(YOUR OBJECTIVE): When you find the word "https" in a line of the entries, please copy the whole line.
START EXERCISE MATERIALS
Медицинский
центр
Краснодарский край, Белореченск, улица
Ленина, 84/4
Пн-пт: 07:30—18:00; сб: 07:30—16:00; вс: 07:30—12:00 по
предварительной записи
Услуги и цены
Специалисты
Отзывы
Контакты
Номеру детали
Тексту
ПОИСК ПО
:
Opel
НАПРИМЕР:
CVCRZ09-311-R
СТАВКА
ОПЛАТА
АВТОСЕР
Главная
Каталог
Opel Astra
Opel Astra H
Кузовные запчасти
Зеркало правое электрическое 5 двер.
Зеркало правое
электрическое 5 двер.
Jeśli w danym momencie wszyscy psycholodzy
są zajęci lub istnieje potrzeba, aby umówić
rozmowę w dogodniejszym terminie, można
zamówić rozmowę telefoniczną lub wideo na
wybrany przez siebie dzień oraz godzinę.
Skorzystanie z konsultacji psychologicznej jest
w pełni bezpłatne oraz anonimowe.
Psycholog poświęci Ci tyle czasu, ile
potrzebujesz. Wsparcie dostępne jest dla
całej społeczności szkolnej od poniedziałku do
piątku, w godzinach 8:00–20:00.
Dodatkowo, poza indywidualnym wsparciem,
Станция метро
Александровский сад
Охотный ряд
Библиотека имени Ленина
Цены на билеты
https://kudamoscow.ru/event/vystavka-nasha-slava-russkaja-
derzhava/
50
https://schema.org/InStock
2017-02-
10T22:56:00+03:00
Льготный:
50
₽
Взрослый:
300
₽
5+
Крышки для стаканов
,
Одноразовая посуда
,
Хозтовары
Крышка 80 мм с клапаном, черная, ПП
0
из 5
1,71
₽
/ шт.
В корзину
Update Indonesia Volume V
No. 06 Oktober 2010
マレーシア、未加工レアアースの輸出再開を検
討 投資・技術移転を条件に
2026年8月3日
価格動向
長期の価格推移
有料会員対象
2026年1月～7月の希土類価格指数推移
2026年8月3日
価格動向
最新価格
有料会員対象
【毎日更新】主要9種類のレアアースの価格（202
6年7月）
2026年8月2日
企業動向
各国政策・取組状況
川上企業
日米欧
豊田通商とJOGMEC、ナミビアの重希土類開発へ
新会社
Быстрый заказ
END EXERCISE MATERIALS
(ANSWER SECTION):
https://kudamoscow.ru/event/vystavka-nasha-slava-russkaja-
https://schema.org/InStock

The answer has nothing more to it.